INFORMATION PROVIDED =>
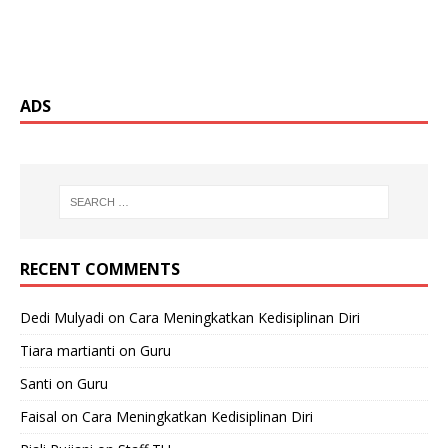
ADS
RECENT COMMENTS
Dedi Mulyadi
on
Cara Meningkatkan Kedisiplinan Diri
Tiara martianti
on
Guru
Santi
on
Guru
Faisal
on
Cara Meningkatkan Kedisiplinan Diri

TASK DESCRIPTION => Copy out the text from the rows above line for line, leaving out the pictures.

RESULT OF THE TASK =>
ADS
RECENT COMMENTS
Dedi Mulyadi
on
Cara Meningkatkan Kedisiplinan Diri
Tiara martianti
on
Guru
Santi
on
Guru
Faisal
on
Cara Meningkatkan Kedisiplinan Diri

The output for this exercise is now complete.